Воспоминания о Л. А. Сулержицком 7 страница



С Ильей Сацем Сулержицкий долго искал для «Синей птицы» необычные, наивные мелодии. Наконец сказка запела. «Мы длинной вереницей идем за Синей птицей, идем за Синей птицей», — повторяли дети и их спутники, начиная путешествие. «Прощайте, прощайте, пора нам уходить», — чуть доносились их голоса в стране воспоминаний.

Музыка Саца пронизывала спектакль, сливалась с ним, с его поэзией и тревогой. Это была простая, ясная музыка для детей и для взрослых, напоминающая им детство. Таким был весь спектакль — наивный, светлый, с его чудесными превращениями и с «сверхзадачей», близкой Сулержицкому: счастье нужно искать не для себя, а для того, чтобы дать его другим, как Тильтиль отдает свою птицу соседкиной внучке.

«Синяя птица» была показана театром 30 сентября 1908 года. Но с премьерой не кончилась работа Сулержицкого: из протоколов репетиций записи его переходят в дневники спектаклей. Сулер часто посещает рядовые спектакли «Синей птицы», постоянно следит за ними, вводит новых исполнителей, замечает любые «накладки» {66} и бьется над их исправлением, благодарит добросовестно и увлеченно работающих актеров: Бирман, Шевченко. А после семьдесят восьмого спектакля он оставляет в дневнике запись, по значению своему равную глубокой теоретической статье. Указания на неполадки и огрехи рядового спектакля, замеченные зорким профессиональным глазом, перерастают в принципиальное обращение: «Художественному театру». В этом обращении идет разговор о том, ради чего существует искусство, ради чего ставится спектакль. Сулержицкий не думает, что заметки эти будут прочитаны лишь несколькими сотрудниками Художественного театра; сотрудники эти для нею олицетворяют не только данный театр, но и театр вообще. Он жесток к исполнителям, которые превратились в «равнодушных докладчиков», к театру, который сделался «фабрикой на полном ходу»; он хочет сохранить живую душу спектакля, волнение и наполненность премьеры для обычных зрителей пятидесятого, семьдесят восьмого, сотого спектакля: «Где жизнь? Как ее вернуть? Как удержать?»

━━━━━━

> _Указания к упражнению_:
• 1. Согласуются ли с отрывком о Сулержицком утверждения (a), (b) и (c)? На каждое ответьте «да» или «нет» и дословно приведите решающие слова отрывка.
(a) Премьера «Синей птицы» состоялась 30 сентября 1908 года.
(b) После премьеры Сулержицкий перестал следить за рядовыми спектаклями «Синей птицы».
(c) Запись-обращение «Художественному театру» Сулержицкий оставил после сотого спектакля.
• 2. Продолжите отрывок о Сулержицком, начав сразу после его последней фразы.
Листинг, помещённый далее, взят из другого источника.

━━━━━━

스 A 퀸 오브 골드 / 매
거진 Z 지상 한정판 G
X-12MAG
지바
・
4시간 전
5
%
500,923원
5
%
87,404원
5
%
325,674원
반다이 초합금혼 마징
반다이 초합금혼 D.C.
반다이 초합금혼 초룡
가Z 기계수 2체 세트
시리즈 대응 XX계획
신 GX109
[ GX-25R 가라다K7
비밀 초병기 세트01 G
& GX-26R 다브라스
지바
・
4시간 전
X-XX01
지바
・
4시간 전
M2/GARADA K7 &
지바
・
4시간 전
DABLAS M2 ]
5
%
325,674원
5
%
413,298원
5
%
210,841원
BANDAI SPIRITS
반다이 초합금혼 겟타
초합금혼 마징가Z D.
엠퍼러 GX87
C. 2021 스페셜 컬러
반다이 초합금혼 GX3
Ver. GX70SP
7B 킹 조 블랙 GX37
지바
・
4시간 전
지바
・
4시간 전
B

━━━━━━

> _Результаты упражнения_:
• 1.
(a) Да: «„Синяя птица“ была показана театром 30 сентября 1908 года».
(b) Нет: «Сулер часто посещает рядовые спектакли „Синей птицы“, постоянно следит за ними».
(c) Нет: «А после семьдесят восьмого спектакля он оставляет в дневнике запись».

• 2.
Не менее характерна и приписка Станиславского, в которой звучит и полное согласие с Сулержицким и перевод его тревог на рождающийся язык «системы»: «Каждую репетицию, каждую ничтожную творческую работу — нужно переживать… Согласен с Л. А. — в этом и только в этом — будущее театра»[60].

Без идеи, без мысли, без человеческого волнения — ни для Станиславского, ни для Сулержицкого театра не существует.

И снова они трудятся вместе — на этот раз над шекспировским «Гамлетом». Теперь Сулержицкий и Станиславский работают с Гордоном Крэгом, которому была предложена постановка «Гамлета», причем он должен был работать и как художник и как режиссер… «В трескучий мороз, в летнем пальто и легкой шляпе с большими полями, закутанный длинным шерстяным шарфом, приехал Крэг в Москву. Прежде всего пришлось его обмундировать на зимний русский лад, так как иначе он рисковал схватить воспаление легких. Больше всего он сдружился с Л. А. Сулержицким. Они сразу почувствовали друг в друге талантливых людей и с самой первой встречи не разлучались. Маленькая фигура Сулержицкого являлась резким контрастом к фигуре большого Гордона Крэга. {67} Они были очень живописны и милы вместе, — оба веселые, смеющиеся; один большой, с длинными волосами, с красивыми вдохновенными глазами, в русской шапке и шубе, другой — маленький, коротенький, в каком-то кургузом пальто из Канады и в меховой шляпе “гречневиком”. Крэг говорил на немецко-американском языке, Сулер — на англо-малороссийском, — отсюда масса qui pro quo, анекдотов, шуток и смеха»[61].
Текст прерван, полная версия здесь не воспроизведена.